Flink SQL Data Loss When Reading from TiDB

Note:
This topic has been translated from a Chinese forum by GPT and might contain errors.

Original topic: Flinksql读取tidb数据丢失

| username: juecong

[TiDB Usage Environment]
Production Environment

[TiDB Version]
6.1.0

[Encountered Problem]
When Flink SQL reads the TiDB table and performs aggregation counting, it is found that the data read from the source table is significantly less (the source table has over 10 million records), resulting in incorrect aggregation results.

[Attachments]





| username: xfworld | Original post link

What value is given to scan.startup.mode?

If you expect a full table scan, the Flink state can’t hold that much, and streaming processing isn’t really designed for that…

| username: juecong | Original post link

The default initial state stored in RocksDB, even if used only to synchronize table data, such as TiDB->TiDB, has the same issue of only synchronizing part of the data.

| username: xfworld | Original post link

It’s hard to help you analyze without knowing your specific scenario.

Is this happening with all tables or just one of them?

| username: juecong | Original post link

I tried several tables and encountered the same issue.

Requirement: Count the data in the table grouped by company ID.

Table creation statement:

CREATE TABLE jsk_staff_combine_online (
    `staff_id` STRING,
    `company_id` INT,
    `num_project` INT,
    PRIMARY KEY(staff_id) NOT ENFORCED
) WITH (
    'connector' = 'tidb-cdc',
    'tikv.grpc.timeout_in_ms' = '120000',
    'pd-addresses' = '"+hostName+":2379',
    'jdbc.properties.useSSL' = 'false',
    'jdbc.properties.useUnicode' = 'true',
    'jdbc.properties.characterEncoding' = 'UTF-8',
    'jdbc.properties.allowMultiQueries' = 'true',
    'database-name' = 'jsk_data',
    'table-name' = 'jsk_staff_combine_online'
)

Insert statement:

insert into jsk_dws_count_professional(company_id,team_leader) 
select company_id, count(*) as cnt 
from jsk_staff_combine_online 
where num_project > 0 
group by company_id

Then I tried synchronizing two tables.
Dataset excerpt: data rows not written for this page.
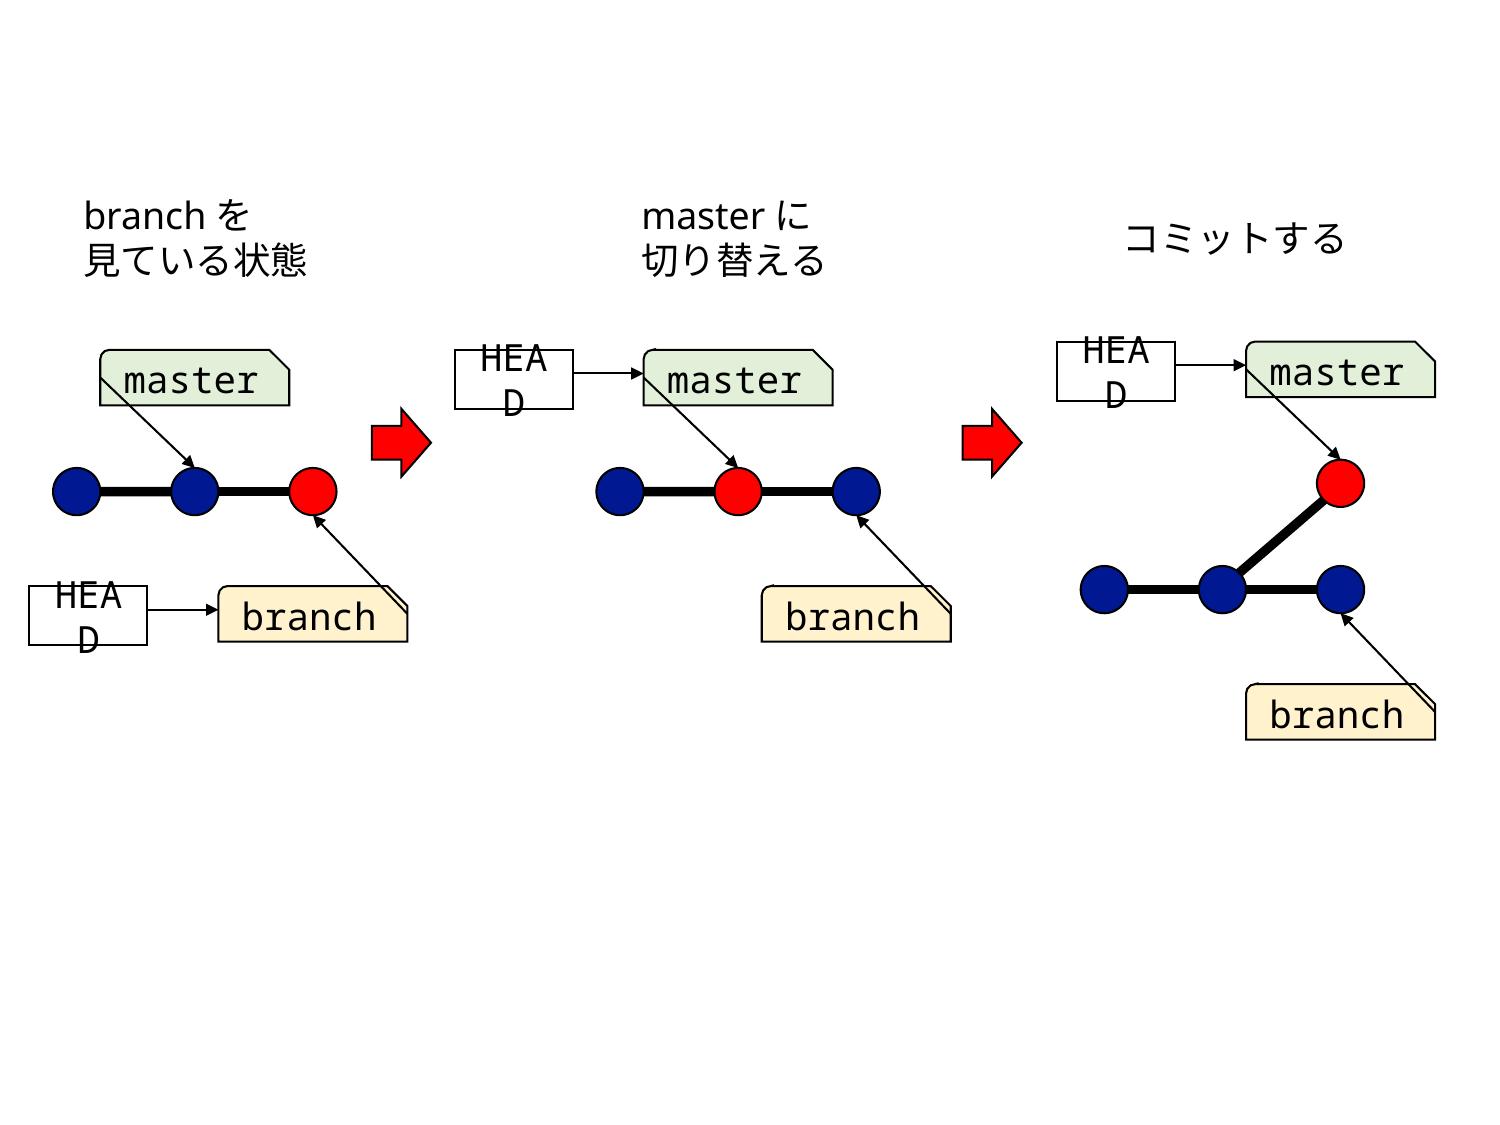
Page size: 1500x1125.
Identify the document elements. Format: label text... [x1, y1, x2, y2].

text_box [1315, 458, 1366, 508]
text_box [288, 466, 338, 517]
text_box [170, 466, 219, 517]
text_box [595, 466, 645, 517]
text_box HEAD [1056, 341, 1176, 402]
text_box [51, 466, 101, 517]
text_box [370, 406, 433, 480]
text_box branch [217, 585, 409, 643]
text_box [832, 466, 881, 517]
text_box コミットする [1108, 208, 1363, 268]
text_box [1079, 564, 1129, 615]
text_box master [1245, 340, 1437, 399]
text_box [961, 406, 1023, 480]
text_box masterに 切り替える [626, 184, 843, 290]
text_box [1239, 499, 1324, 573]
text_box [1316, 564, 1366, 615]
text_box branch [1245, 682, 1437, 741]
text_box master [642, 347, 834, 407]
text_box HEAD [454, 349, 574, 410]
text_box HEAD [28, 585, 148, 646]
text_box branchを 見ている状態 [68, 184, 324, 290]
text_box branch [760, 584, 952, 643]
text_box [714, 466, 763, 517]
text_box [1198, 564, 1247, 615]
text_box master [99, 348, 291, 407]
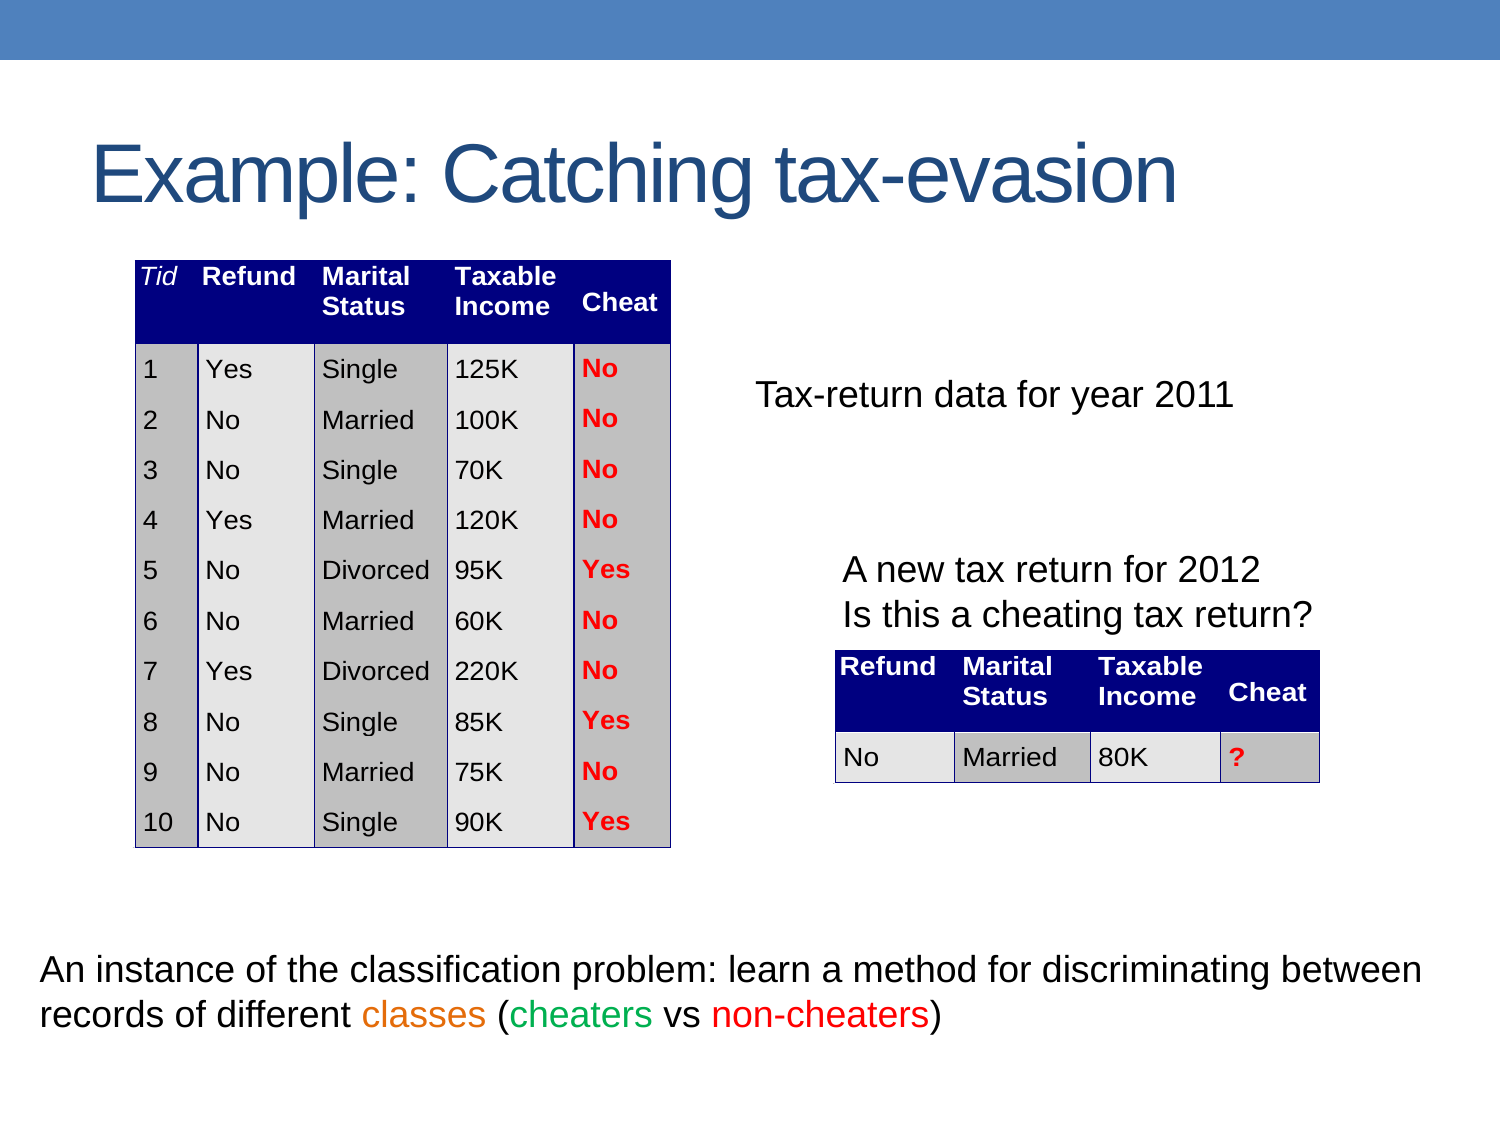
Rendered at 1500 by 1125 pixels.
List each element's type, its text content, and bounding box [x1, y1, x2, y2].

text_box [824, 649, 1342, 813]
text_box A new tax return for 2012 Is this a cheating tax return? [827, 537, 1328, 643]
text_box An instance of the classification problem: learn a method for discriminating between records of different classes (cheaters vs non-cheaters) [24, 937, 1450, 1043]
text_box Tax-return data for year 2011 [740, 362, 1251, 423]
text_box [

The jsk_staff_combine_online table was synchronized to the test table, but the result was the same. Only 1 million+ records were synchronized, and only one source task had data.

Insert statement:

insert into test_jsk_staff_combine_online(staff_id, company_id, num_project) 
select staff_id, company_id, num_project 
from jsk_staff_combine_online
| username: xfworld | Original post link

What about 1-to-1 direct synchronization? Is the data still incorrect?
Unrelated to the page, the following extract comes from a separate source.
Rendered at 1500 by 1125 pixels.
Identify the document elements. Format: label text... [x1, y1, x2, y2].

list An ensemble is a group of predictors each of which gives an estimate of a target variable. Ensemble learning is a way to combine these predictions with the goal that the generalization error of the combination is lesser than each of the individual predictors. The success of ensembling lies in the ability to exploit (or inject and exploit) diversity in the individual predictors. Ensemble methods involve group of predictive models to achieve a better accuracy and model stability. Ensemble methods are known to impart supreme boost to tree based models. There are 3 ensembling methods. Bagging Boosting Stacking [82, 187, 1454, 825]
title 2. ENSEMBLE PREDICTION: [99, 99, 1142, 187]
| username: alfred | Original post link

What are the characteristics of the lost data? Are there any errors or warnings in the logs?

| username: juecong | Original post link

It’s still not right, I can’t see any error messages at all.

| username: juecong | Original post link

There are no errors because the primary key is UUID, so the characteristics of data loss are not easily noticeable.

| username: Lucien-卢西恩 | Original post link

Are the data write results inconsistent now? Or are the query results consistent?